PROBLEM TO WORK ON | Leave the pictures aside and copy all the data exactly.

DATA SECTION |
###
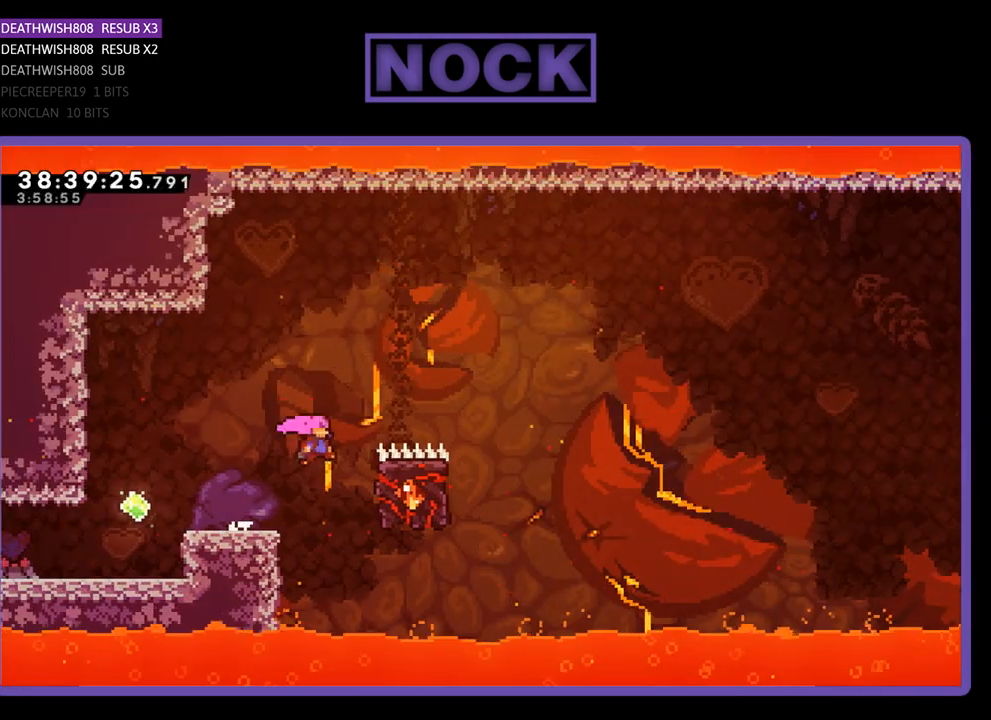
{"buttons": ["R2", "DPAD_RIGHT"], "events": [[267, "DPAD_UP", "up"], [400, "CIRCLE", "up"]]}
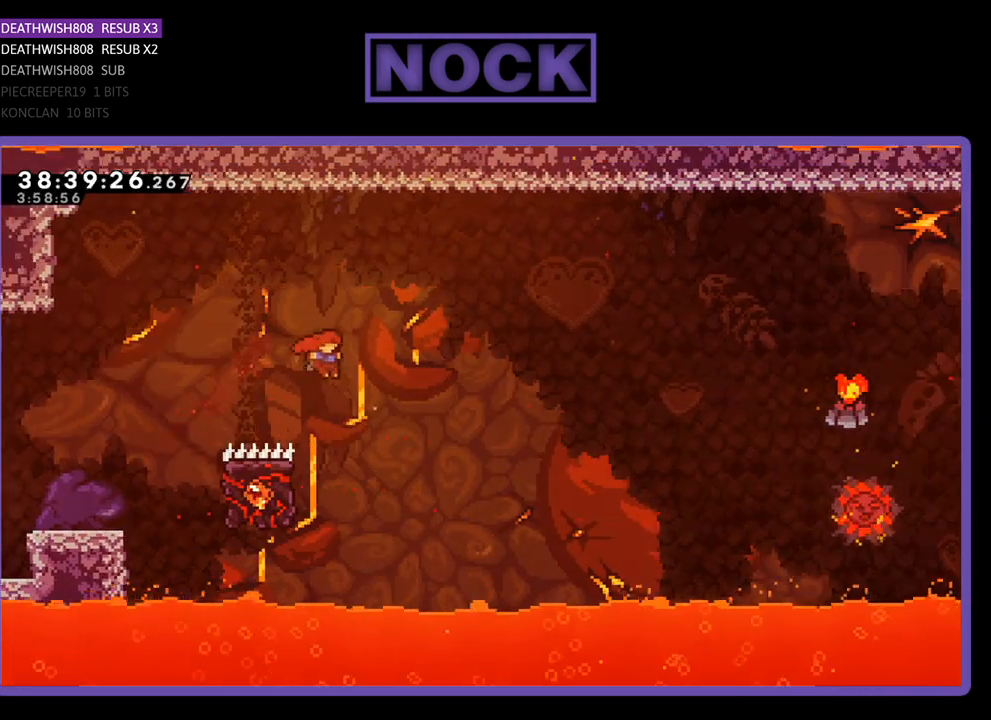
{"buttons": ["R2", "DPAD_UP", "DPAD_LEFT"], "events": [[67, "DPAD_RIGHT", "up"], [67, "DPAD_UP", "down"], [100, "DPAD_LEFT", "down"]]}
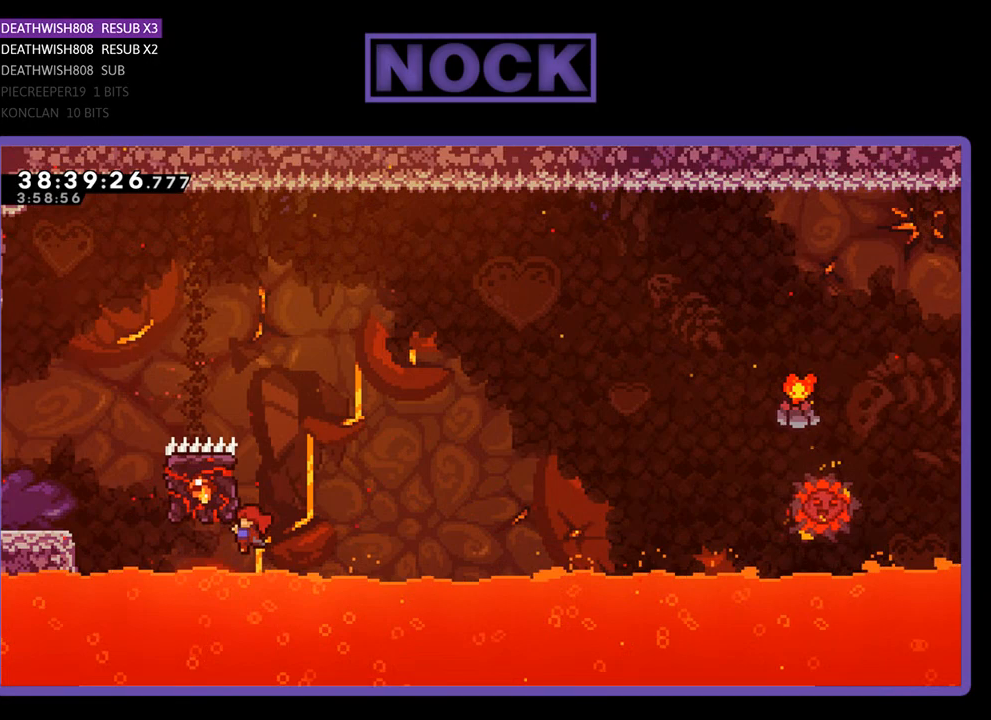
{"buttons": ["CROSS", "R2", "DPAD_UP", "DPAD_RIGHT"], "events": [[67, "DPAD_LEFT", "up"], [367, "CROSS", "down"], [433, "DPAD_RIGHT", "down"]]}
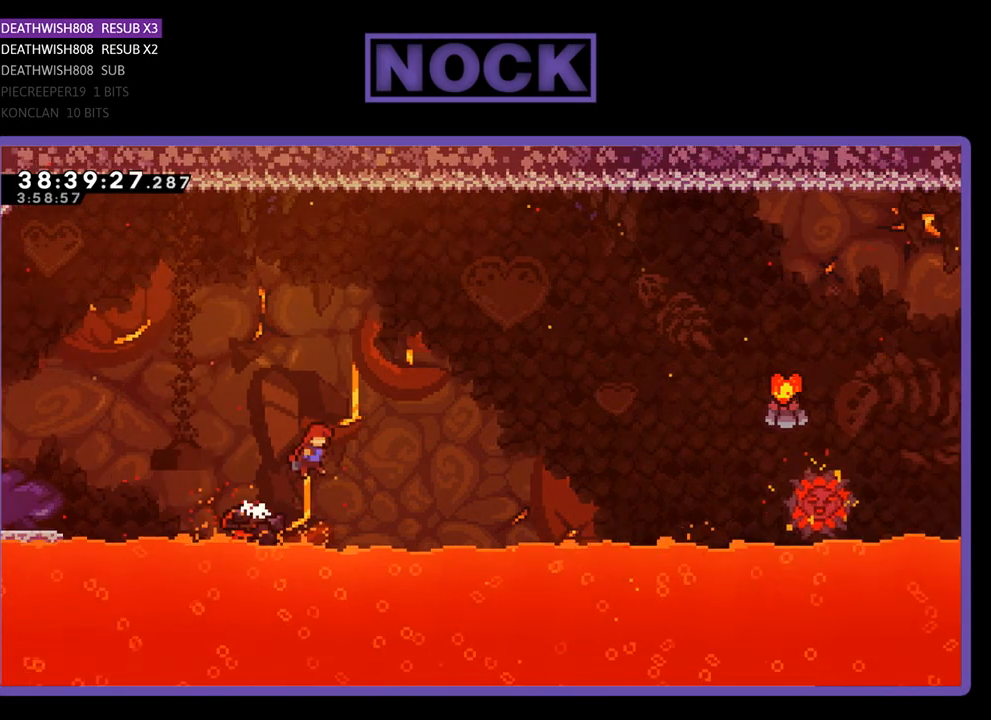
{"buttons": ["CIRCLE", "R2", "DPAD_UP", "DPAD_RIGHT"], "events": [[400, "CROSS", "up"], [467, "CIRCLE", "down"]]}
###
RESULT OF THIS TASK |
{"buttons": ["R2", "DPAD_RIGHT"], "events": [[267, "DPAD_UP", "up"], [400, "CIRCLE", "up"]]}
{"buttons": ["R2", "DPAD_UP", "DPAD_LEFT"], "events": [[67, "DPAD_RIGHT", "up"], [67, "DPAD_UP", "down"], [100, "DPAD_LEFT", "down"]]}
{"buttons": ["CROSS", "R2", "DPAD_UP", "DPAD_RIGHT"], "events": [[67, "DPAD_LEFT", "up"], [367, "CROSS", "down"], [433, "DPAD_RIGHT", "down"]]}
{"buttons": ["CIRCLE", "R2", "DPAD_UP", "DPAD_RIGHT"], "events": [[400, "CROSS", "up"], [467, "CIRCLE", "down"]]}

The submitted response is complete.